Папа пошёл в Кислянку устраиваться заново в школу. Вскоре мы снова вернулись в наш маленький уютный домик, а я – в свою школу уже в четвёртый класс. Аллочка тоже очень хотела в школу, хотя ей было только шесть лет. Я уже научила её читать, и было решено отдать её в первый класс. Несколько дней она проучилась. Помню день, когда к нам пришла завуч с тем, чтобы Аллочку в школу не принимать. Она беседовала с Аллочкой, объясняла, почему это не разрешается, но та сильно огорчалась и даже плакала. Фактически советский закон был совершенно справедлив. Теперь я знаю, что ещё швейцарский психолог Жан Пиаже доказал, что у детей в семилетнем возрасте меняется стиль мышления. Вот тогда и нужно начинать обучение.

 

Мой сыночек до школы хорошо развивался. Он брал книжки в детский сад и там читал.

Детский сад, в который его отдали, был передовым. В нём детей учили по программе Даниила Эльконина. Да и я сама учила сына. Оказывали на него влияние и мои родители. Так что он оперировал в уме двух- и трёхзначными числами, поэтому я хотела отдать его в школу с шести лет. Но одна знакомая из роно сказала мне:

– Он у вас очень здоров? Не лишайте его детства, пусть физически и психологически окрепнет.

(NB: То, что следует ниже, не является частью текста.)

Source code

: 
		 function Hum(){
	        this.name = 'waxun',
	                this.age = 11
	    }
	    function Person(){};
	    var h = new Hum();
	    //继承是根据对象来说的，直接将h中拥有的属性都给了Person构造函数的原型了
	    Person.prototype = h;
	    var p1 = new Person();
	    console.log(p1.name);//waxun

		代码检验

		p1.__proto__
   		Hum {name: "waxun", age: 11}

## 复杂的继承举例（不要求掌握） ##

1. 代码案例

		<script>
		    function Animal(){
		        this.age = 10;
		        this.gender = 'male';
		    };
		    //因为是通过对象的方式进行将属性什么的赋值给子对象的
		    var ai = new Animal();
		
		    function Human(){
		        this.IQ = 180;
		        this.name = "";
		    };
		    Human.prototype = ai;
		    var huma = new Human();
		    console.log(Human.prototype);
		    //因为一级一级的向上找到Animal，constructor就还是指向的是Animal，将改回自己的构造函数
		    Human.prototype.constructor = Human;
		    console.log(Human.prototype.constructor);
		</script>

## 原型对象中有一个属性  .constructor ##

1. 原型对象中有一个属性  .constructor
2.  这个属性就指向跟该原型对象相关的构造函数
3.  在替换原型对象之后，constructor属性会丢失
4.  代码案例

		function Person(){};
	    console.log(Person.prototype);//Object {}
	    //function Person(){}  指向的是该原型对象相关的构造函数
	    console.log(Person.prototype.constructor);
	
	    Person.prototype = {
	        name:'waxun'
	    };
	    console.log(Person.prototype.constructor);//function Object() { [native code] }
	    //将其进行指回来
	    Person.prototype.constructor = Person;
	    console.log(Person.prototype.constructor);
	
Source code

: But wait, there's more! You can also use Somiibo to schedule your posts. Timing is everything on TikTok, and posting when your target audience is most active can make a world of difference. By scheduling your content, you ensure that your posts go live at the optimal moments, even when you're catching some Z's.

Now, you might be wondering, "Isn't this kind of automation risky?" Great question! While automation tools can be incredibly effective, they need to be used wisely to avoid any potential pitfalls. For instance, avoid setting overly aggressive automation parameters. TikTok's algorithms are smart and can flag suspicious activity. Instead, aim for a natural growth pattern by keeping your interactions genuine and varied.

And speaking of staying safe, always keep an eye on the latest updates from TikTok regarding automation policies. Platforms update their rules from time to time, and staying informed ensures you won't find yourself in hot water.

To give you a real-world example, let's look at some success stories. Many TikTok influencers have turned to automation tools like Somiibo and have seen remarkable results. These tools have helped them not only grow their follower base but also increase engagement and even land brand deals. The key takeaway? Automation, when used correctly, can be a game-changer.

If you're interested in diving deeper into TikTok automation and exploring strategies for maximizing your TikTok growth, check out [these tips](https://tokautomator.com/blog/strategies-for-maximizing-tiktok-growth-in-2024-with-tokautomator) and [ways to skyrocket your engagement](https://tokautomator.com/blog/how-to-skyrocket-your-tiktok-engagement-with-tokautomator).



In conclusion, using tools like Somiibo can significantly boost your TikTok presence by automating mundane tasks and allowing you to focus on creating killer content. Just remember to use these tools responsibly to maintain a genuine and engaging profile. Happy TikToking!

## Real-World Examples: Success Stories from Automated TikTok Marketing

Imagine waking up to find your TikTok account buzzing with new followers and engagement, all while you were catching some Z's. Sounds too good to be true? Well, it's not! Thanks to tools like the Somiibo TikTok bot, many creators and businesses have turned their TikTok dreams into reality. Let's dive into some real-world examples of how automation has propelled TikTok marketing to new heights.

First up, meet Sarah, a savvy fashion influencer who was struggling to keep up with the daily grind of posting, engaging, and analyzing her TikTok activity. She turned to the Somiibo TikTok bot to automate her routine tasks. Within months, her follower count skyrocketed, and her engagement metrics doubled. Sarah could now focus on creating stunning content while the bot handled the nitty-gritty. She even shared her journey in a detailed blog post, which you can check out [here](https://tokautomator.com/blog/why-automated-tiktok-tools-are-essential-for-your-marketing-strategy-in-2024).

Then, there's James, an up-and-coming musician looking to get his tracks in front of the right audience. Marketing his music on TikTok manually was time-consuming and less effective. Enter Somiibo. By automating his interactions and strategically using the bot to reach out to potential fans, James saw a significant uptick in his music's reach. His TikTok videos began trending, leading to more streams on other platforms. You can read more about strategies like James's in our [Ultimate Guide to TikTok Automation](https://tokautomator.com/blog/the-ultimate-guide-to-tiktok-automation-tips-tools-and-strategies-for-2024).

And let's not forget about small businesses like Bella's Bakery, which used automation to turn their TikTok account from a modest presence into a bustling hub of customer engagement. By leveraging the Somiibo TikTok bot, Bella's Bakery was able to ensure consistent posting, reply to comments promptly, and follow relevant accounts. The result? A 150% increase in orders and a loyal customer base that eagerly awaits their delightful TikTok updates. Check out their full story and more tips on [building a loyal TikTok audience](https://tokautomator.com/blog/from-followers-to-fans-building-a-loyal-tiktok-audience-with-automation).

Я до сих пор благодарна этой женщине за совет, который остановил меня. Позднее в педагогической практике я встречала детей, которые учились не по возрасту рано. Преждевременная учебная нагрузка не лучшим образом сказывается на здоровье и академических успехах ребёнка. Так что спасибо завучу, которая не пустила Аллочку в школу. Не надо срывать яблочко, пока оно не созрело.

Недолго на этот раз мы прожили в Кислянке. В 1948 году мы выехали на родину, на Украину.

Глава 2. Дорога домой

Возвращение

Опять прицеп на полозьях – едем на станцию Шумиха, теперь в обратную сторону. В Шумихе погрузились в поезд, но уже не в товарный, а в пассажирский. Ехали долго, может быть, неделю. Помню, как проезжали Харьков. Вокруг руины и колонны пленных, как и на других станциях. Украина освобождена, но разрушена! Пленных немцев использовали на отстройке городов и селений.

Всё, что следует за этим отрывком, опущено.